→ Activity: Can you rewrite the lines of the records from the one containing "Which series has" through the one containing "Journal of Clinical Periodontology" as a JSON list of strings, one string per line, leaving out blank lines?
──────── Data shown
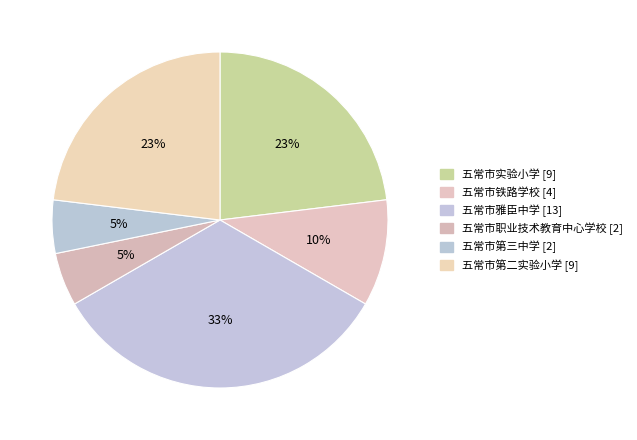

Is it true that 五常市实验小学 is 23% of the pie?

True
────────────────
──────── Data shown
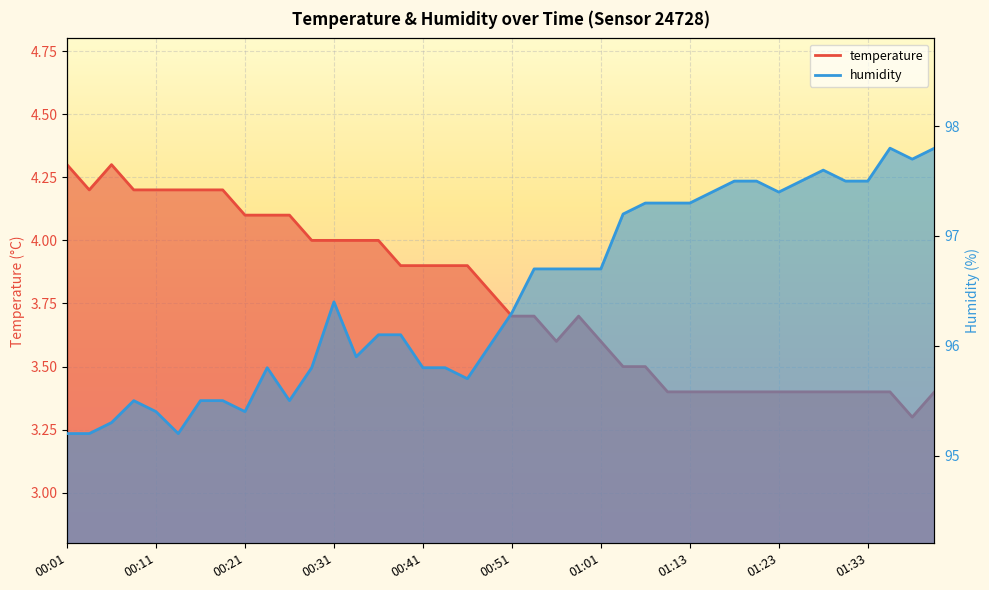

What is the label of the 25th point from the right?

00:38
────────────────
──────── Data shown
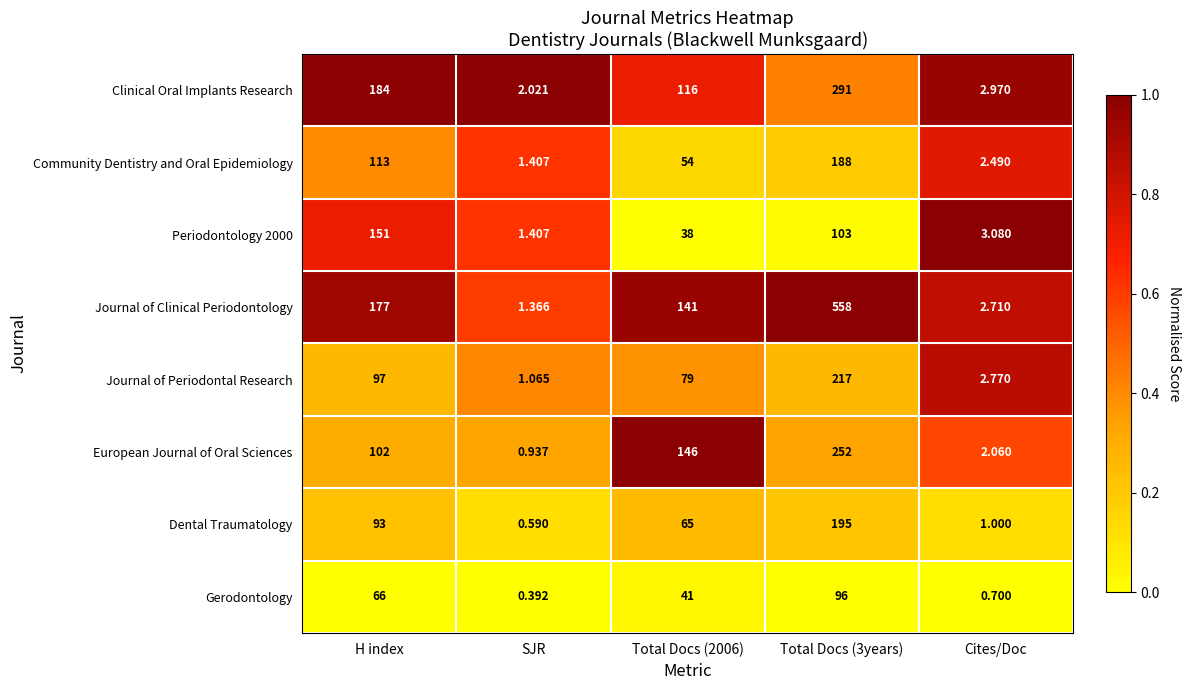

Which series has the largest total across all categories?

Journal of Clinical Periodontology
────────────────
→ Answer area:
[
  "Which series has the largest total across all categories?",
  "Journal of Clinical Periodontology"
]